Asia-Pacific countries, hoping to get a greater footing in the multi-billion-dollar global biotech market, vow to work more closely together to build their nascent industries at the world's biggest biotech meeting here.
Biotech industry representatives and government officials from Australia, Japan, New Zealand, Singapore and Taiwan tried to woo some of the 14,000 biotech professionals to their countries during a session at the three-day BIO 2002 meeting.
"If you walked around at BIO [2002] and look at all the stands from so many countries and so many regions, you're struck by the difficulty it is to be different," Jim McAllen, an official with New Zealand's biotech firm Genesis.
Although McLean's opening pitch for selling his country as a place to invest biotech dollars was a bit unorthodox, his remarks pinpoint the problem faced by the some 20 countries and 25 US states exhibiting in Toronto's convention center for BIO 2002.
Asia-Pacific countries, trying to develop their nascent industries where resources are limited and markets are smaller, proposed further collaboration within the region to overcome this challenge.
Tony Coulepis, from the Australian Biotechnology Association (AusBiotech), suggested countries form an Asia-Pacific Biotech Federation to advance biotech investment in the region, which now employs some 6,500 biotech professionals.
"Our colleagues are all talking about the same thing.
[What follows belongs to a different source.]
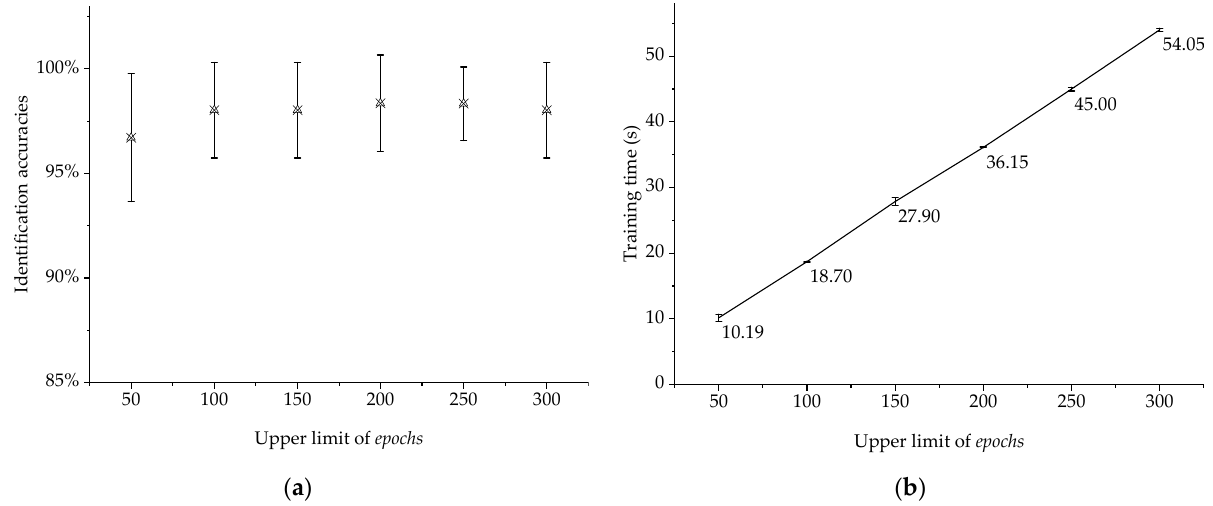
Figure 5. The error bars of the results obtained by training the LwCNN model for different numbers of epochs: ( a ) Error bars of the identification accuracies; ( b ) Error bars of the time spent for training a single LwCNN model.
We're all talking about critical mass, joining together in order to be world competitive," Coulepis said.
Other biotech panelists at the session welcomed the plan as the right direction for smaller countries that want to compete against the US biotech powerhouse, whose companies accounted for 72 percent of the public company biotech revenues in 2001.
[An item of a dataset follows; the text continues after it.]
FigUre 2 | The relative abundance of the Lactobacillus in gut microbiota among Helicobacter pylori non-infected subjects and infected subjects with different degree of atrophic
"I think size is one of the main reasons" for a regional federation, said Boon Swan-foo with Singapore's Agency for Science, Technology and Research.
He said while collaboration between smaller countries and major US biotech firms has increased, a regional biotech federation would help "focus on Asian diseases and see how the biotech drugs would affect the Asian populations."
Johnsee Lee, another panelist with Taiwan-based Industrial Technology Research Institute, agreed.
"We are in support of that idea to form a [regional] federation and the reason is very simple because all these countries in Asia in terms of biotechnology are mostly still in an early stage ... but the potential is large because of the large population," Lee said.
According to Ernst and Young, the Asia-Pacific region is experiencing notable expansion, particularly in Australia, China, India and Singapore.
Japan, whose biotech industry grew 350 percent since 1989, is investing US$2.4 billion in science and technology over five years.